Fiduciary advocates maintain these issues would not prevent broker-dealers from charging commissions or limit the sale of proprietary products. The House-Senate compromise bill allows agents and brokers to work within the jurisdiction of their companies and does not require them to go outside of those products. Under the fiduciary standard of the compromise bill, the client’s best interest will not force an agent to sell a product from outside his or her company. Charging a commission or offering a limited variety of products will not necessarily violate the new standard, if new rules are established. Under the legislation, the fiduciary standard would apply only at the time services and investment advice is provided, and would not impose a continuing duty of care unless another transaction occurs. This represents a liberal interpretation of the fiduciary standard that limits the scope of engagement to a transaction rather than that inferred within an ongoing client-advisor relationship.
With passage of the financial reform bill, a great deal of leadership will be needed from the SEC to provide clarity on what the fiduciary standard means and how it will be applied to interactions between clients and advisors. Additionally, clarifying what best means when requiring the financial advisor, under the fiduciary standard, to act in the best interest of the buyer, must be spelled out. It has never been clearly defined. The requirement to provide the best advice and recommendations may likely result in additional litigation and compliance risks unless this issue is made clear. Most certainly, compliance and legal departments at financial institutions will be very busy, and sales practices and disclosure rules and requirements will be carefully scrutinized and revised based on the final legislation and SEC interpretation.
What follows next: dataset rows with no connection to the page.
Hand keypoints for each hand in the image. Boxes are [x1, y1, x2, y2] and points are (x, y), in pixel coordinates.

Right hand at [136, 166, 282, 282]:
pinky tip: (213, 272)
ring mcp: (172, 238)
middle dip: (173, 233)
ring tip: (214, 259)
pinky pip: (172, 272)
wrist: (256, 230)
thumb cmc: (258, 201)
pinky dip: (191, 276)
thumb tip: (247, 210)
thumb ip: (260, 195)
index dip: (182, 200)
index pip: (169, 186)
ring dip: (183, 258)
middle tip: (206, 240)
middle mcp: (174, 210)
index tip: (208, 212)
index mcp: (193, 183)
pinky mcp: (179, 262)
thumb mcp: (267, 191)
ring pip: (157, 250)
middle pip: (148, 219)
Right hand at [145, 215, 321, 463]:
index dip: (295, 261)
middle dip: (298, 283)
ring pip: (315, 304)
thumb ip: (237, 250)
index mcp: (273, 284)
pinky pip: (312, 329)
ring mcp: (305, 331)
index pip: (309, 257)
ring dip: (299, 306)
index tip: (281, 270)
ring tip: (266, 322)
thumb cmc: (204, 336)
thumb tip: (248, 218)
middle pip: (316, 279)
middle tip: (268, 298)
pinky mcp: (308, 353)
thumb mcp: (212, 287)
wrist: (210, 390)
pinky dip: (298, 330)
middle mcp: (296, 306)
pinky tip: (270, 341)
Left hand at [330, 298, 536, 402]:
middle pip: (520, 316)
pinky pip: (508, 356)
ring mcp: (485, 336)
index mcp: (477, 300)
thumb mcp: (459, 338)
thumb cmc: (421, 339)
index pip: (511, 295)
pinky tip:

This legislation could potentially change the nature of providing financial advice. Everyone who provides investment advice to retail customers will have to act in the client’s best interest and disclose conflicts of interest, leveling the playing field between investment advisors and broker-dealers. This may affect, for example, the way variable annuities are sold, where more detailed and transparent disclosure of commissions, surrender fees and other ongoing fees will be required. It may require that a client acknowledge that the fees, commissions and product features have been explained and are understood.
Other notable reform components
In other developments affecting insurance advisors, the current state-based insurance regulatory system will remain virtually intact. An amendment to the bill would retain state regulation of equity-indexed annuities rather than the SEC, which made a bid to regulate them as securities rather than as insurance products. A provision contained in the legislation settles the matter, barring the SEC from oversight. The bill also creates a new Federal Insurance Office within the Treasury Department to monitor insurers, and requires a study that will recommend ways to further overhaul regulation of the industry.
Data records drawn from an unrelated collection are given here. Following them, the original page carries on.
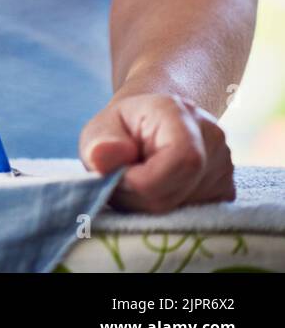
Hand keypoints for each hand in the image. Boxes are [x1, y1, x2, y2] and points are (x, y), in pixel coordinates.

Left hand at [79, 92, 234, 212]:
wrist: (151, 123)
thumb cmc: (124, 127)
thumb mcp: (100, 128)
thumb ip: (99, 143)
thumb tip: (102, 158)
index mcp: (179, 113)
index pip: (182, 159)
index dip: (145, 181)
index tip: (118, 178)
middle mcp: (212, 137)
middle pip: (179, 191)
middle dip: (139, 197)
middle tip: (120, 180)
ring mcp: (225, 165)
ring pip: (184, 208)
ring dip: (150, 204)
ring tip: (138, 178)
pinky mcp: (226, 190)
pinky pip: (195, 214)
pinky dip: (168, 209)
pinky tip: (157, 187)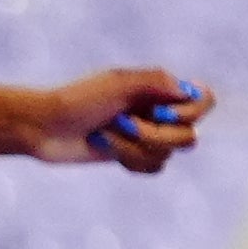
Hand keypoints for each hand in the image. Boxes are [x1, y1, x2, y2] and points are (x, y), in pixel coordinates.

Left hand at [26, 70, 209, 171]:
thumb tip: (188, 92)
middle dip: (153, 135)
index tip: (161, 113)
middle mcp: (159, 112)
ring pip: (166, 154)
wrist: (43, 126)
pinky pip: (152, 167)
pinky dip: (129, 159)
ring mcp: (147, 135)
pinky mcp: (132, 155)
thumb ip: (155, 81)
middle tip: (120, 123)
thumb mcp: (117, 83)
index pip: (204, 102)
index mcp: (160, 90)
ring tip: (103, 134)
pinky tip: (104, 146)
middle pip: (188, 137)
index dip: (191, 112)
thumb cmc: (78, 100)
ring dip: (131, 147)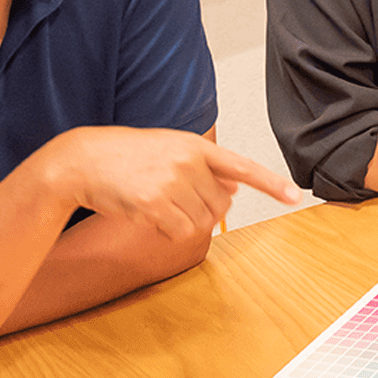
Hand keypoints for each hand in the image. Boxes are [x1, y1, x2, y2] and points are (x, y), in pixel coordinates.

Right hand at [54, 127, 300, 243]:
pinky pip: (180, 231)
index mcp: (195, 146)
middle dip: (205, 208)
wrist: (83, 161)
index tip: (294, 195)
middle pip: (221, 204)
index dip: (270, 182)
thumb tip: (234, 189)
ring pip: (202, 221)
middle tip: (175, 199)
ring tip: (159, 203)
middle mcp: (187, 162)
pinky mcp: (153, 204)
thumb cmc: (126, 155)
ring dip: (184, 221)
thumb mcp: (169, 149)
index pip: (241, 166)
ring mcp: (171, 183)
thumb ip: (203, 166)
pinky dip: (169, 231)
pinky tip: (150, 216)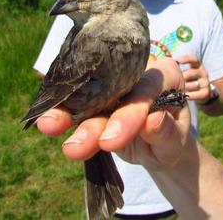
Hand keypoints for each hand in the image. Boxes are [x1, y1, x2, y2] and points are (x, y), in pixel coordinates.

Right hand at [36, 58, 189, 170]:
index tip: (112, 140)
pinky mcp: (94, 98)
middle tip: (77, 144)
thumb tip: (153, 121)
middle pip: (110, 89)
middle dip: (91, 119)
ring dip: (68, 116)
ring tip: (50, 128)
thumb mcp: (175, 142)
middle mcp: (135, 74)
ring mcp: (112, 85)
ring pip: (88, 96)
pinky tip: (47, 122)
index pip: (146, 88)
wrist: (156, 148)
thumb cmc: (171, 140)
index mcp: (164, 75)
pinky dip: (62, 115)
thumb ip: (168, 133)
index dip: (129, 112)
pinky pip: (75, 105)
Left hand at [176, 54, 210, 101]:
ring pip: (197, 84)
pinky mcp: (207, 92)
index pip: (195, 59)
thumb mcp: (182, 71)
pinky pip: (201, 94)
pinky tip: (186, 97)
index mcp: (197, 65)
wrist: (196, 92)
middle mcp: (203, 72)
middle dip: (184, 76)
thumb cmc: (185, 79)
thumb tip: (164, 60)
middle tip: (177, 79)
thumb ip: (175, 67)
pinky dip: (193, 95)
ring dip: (187, 87)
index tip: (178, 61)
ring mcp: (205, 82)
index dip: (187, 59)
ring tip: (179, 90)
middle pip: (194, 72)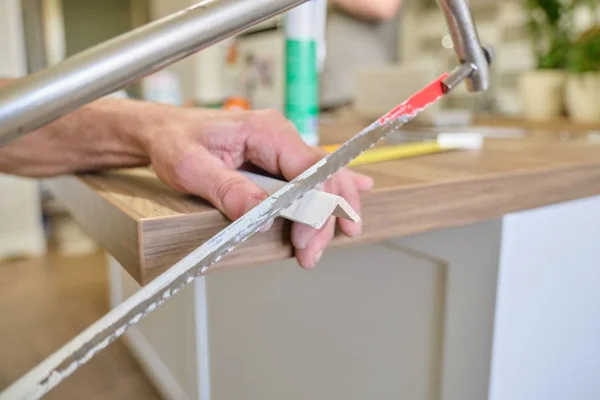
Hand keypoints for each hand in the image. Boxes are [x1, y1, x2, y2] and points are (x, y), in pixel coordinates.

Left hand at [142, 106, 372, 267]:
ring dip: (327, 214)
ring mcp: (281, 148)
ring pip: (323, 181)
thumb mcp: (190, 166)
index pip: (311, 169)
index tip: (303, 239)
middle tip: (309, 253)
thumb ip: (227, 188)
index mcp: (266, 131)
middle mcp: (281, 136)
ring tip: (317, 246)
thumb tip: (259, 213)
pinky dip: (330, 194)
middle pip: (324, 178)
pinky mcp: (277, 161)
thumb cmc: (174, 141)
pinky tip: (352, 202)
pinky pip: (312, 177)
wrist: (162, 131)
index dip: (315, 206)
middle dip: (324, 219)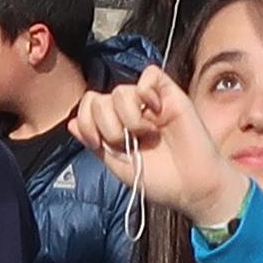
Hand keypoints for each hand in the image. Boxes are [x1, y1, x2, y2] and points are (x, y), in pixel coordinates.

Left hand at [79, 68, 246, 237]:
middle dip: (107, 125)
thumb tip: (70, 124)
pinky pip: (150, 75)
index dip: (86, 121)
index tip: (98, 143)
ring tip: (145, 134)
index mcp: (116, 126)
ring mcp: (150, 102)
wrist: (192, 187)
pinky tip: (156, 112)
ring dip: (128, 116)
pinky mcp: (170, 95)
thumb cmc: (160, 180)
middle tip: (126, 143)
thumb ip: (95, 144)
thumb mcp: (119, 165)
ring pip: (121, 90)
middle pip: (99, 98)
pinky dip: (147, 92)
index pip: (88, 106)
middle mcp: (131, 111)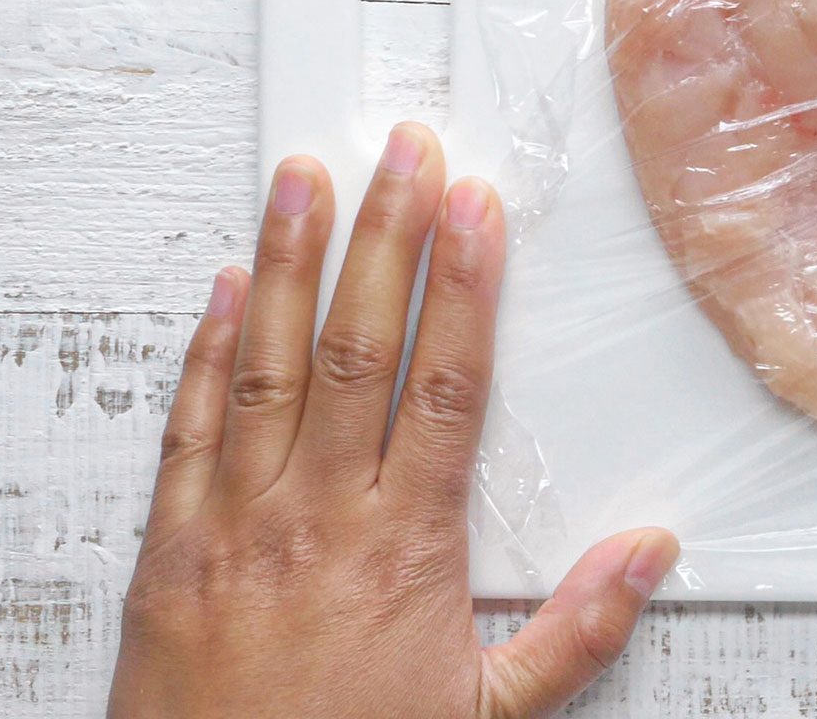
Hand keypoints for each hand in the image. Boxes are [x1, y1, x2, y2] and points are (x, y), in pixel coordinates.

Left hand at [109, 124, 679, 718]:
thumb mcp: (487, 718)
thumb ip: (576, 633)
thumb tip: (647, 558)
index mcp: (401, 547)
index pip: (444, 382)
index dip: (464, 284)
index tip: (474, 210)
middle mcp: (314, 519)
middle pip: (358, 346)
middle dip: (386, 236)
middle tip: (402, 154)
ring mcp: (233, 528)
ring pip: (264, 365)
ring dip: (284, 262)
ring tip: (301, 181)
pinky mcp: (169, 553)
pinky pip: (187, 431)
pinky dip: (202, 353)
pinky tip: (218, 293)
Although we have passage of this law, we are a long way from having clarity on its impact and significance on financial advisors. You should become familiar with and incorporate these higher standards of care, regardless of the outcome of the SEC study, and follow developments in this important legislation in the coming months. See this as an opportunity to reinforce trust and loyalty in your client relationships. It makes good business sense.
Glenn E. Stevick Jr. CLU, ChFC, LUTCF, is Assistant Professor of Insurance at The American College in Bryn Mawr, Pa.